“I promessi sposi”, di Alessandro Manzoni – Capitolo XIV

Imparare dagli errori…

L’onestà intellettuale, virtù quanto mai necessaria oggi, viene splendidamente definita da Alessandro Manzoni, attraverso due articolazioni letterarie: la prima, che, conducendo l’autore a dichiarare il suo amore per la verità, gli infonde quel coraggio che non gli permette di idealizzare, con eventuali fuorvianti edulcorazioni, quello che si caratterizza quasi come il personaggio principale della storia che va narrando; la seconda, che, sfiorando un moto di giustificazione, riesce, invece, a mantenere l’equilibrio tra la necessaria imparzialità di giudizio e la narrazione cruda e nuda dei fatti. Entrambe le riflessioni, poi, confluiscono nella riproposizione di un concetto che il Manzoni “copia e incolla” dall’anonimo che aveva prodotto e, per così dire, fornitogli il manoscritto originario.
Il concetto è il seguente:
“Le abitudini temperate e oneste, dice [l’anonimo], recano anche questo vantaggio, che, quanto più sono inveterate e radicate in un uomo, tanto più facilmente, appena appena se n’allontani, se ne risente subito; dimodoché se ne ricorda poi per un pezzo; e anche uno sproposito gli serve di scola”.
Lo “sproposito” di Renzo era stato quello di alzare troppo il gomito e questo permette di aprire anche una parentesi su come sia facile per l’essere umano ripiegare su sfoghi malsani, per la salute propria e altrui, quando si trova immerso in circostanze che gli creano una “alterazione d’animo”; il risultato è che l’appagamento del bisogno naturale può sfociare in una reiterazione sproporzionata, per quantità e qualità, che, nell’illusione di colmare il vuoto provato, crea un circolo vizioso che, invece, “amplia gli spazi” della sensazione stessa di vuoto.
L’essere andato anche di poco oltre la sua “soglia di sobrietà”, si è trasformata per Renzo nell’esperienza di trovarsi – come descritto da qualcuno con un immagine efficace – su un piano inclinato, lungo il quale è scivolato senza accorgersene. Tuttavia, il possedere, da parte di Renzo, un’indole morigerata gli permetterà, una volta smaltita la sbronza, di ritenere la memoria di quell’errore, portandolo a riflettere su come la vita e la risoluzione dei problemi che la riguardano, stiano da un’altra parte.
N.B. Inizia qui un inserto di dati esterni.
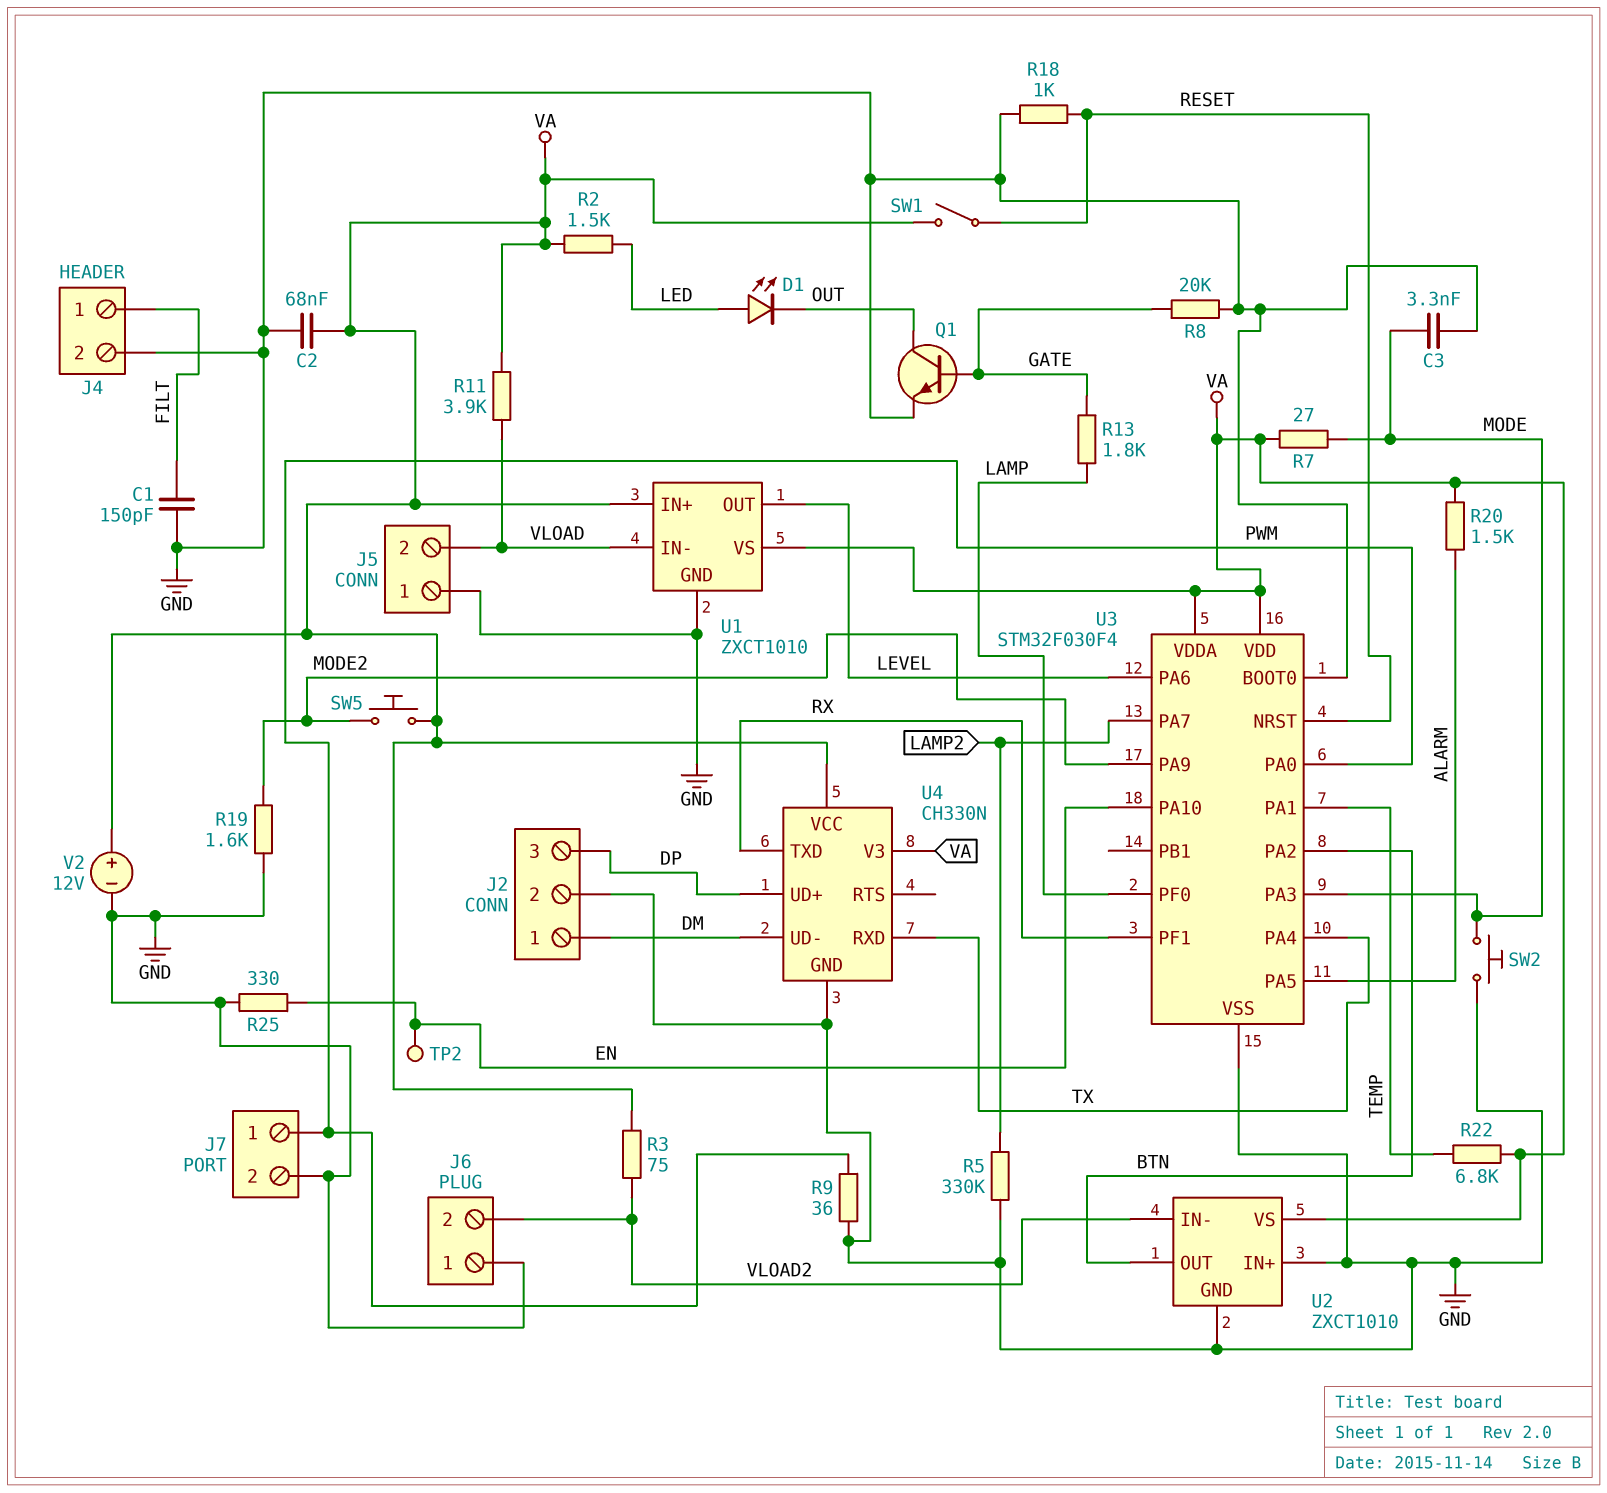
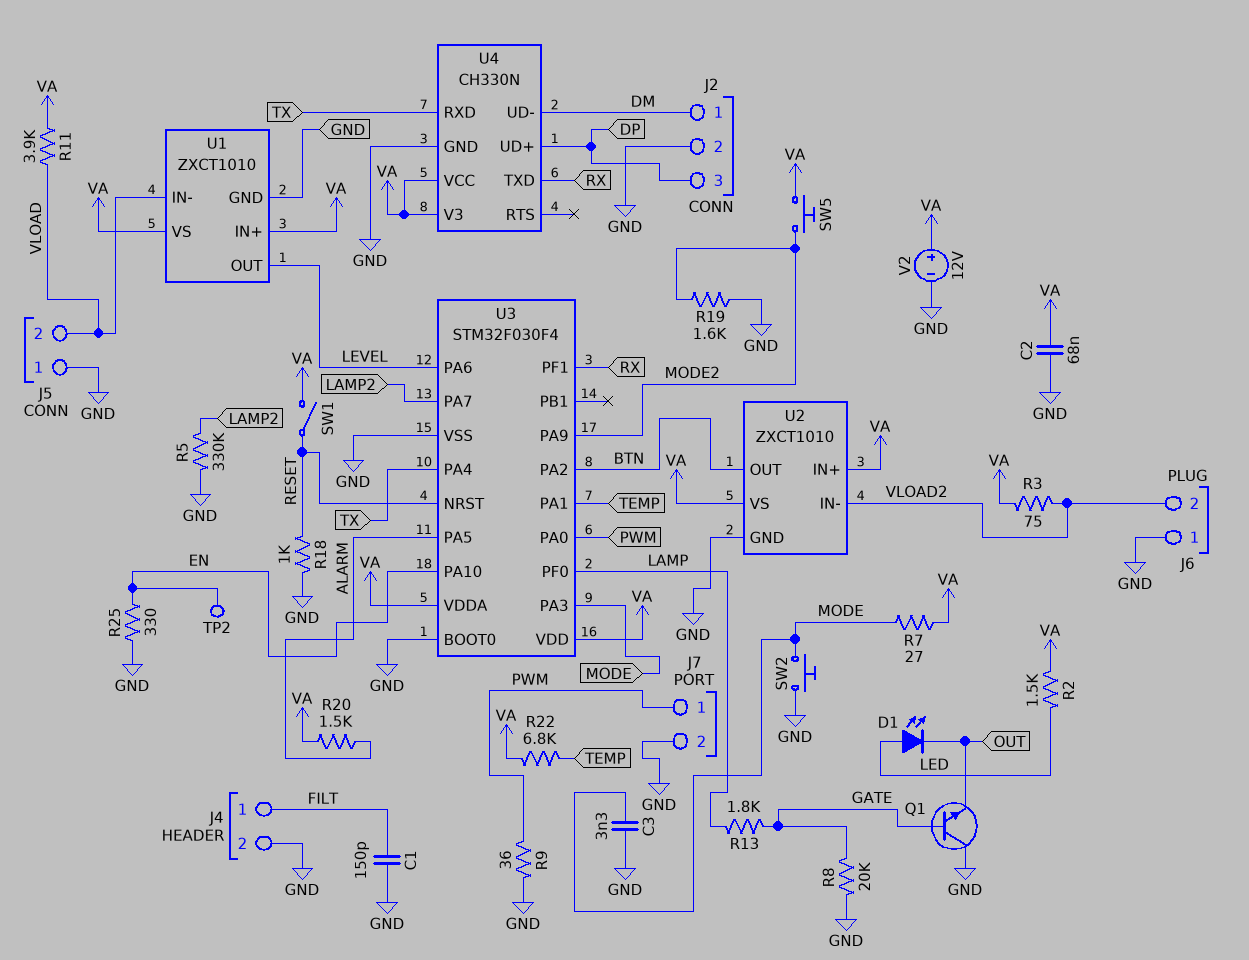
Q1: NPN (B GATE, C OUT, E GND) -> NPN (B GATE, C GND, E OUT)
U2 pin IN+: GND -> VA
Caro Renzo, chi di noi non commette errori? Chi potrebbe condannarti? Nessuno! Che la tua esperienza “errante”, dunque, possa servire alla comprensione di ciascuno che non è l’errore in sé maestro di vita, ma l’apprendere dai propri errori che la vita dà sempre, anche quando non vi si fa caso, un’occasione di riscatto, una nuova possibilità, un’alternativa narrante.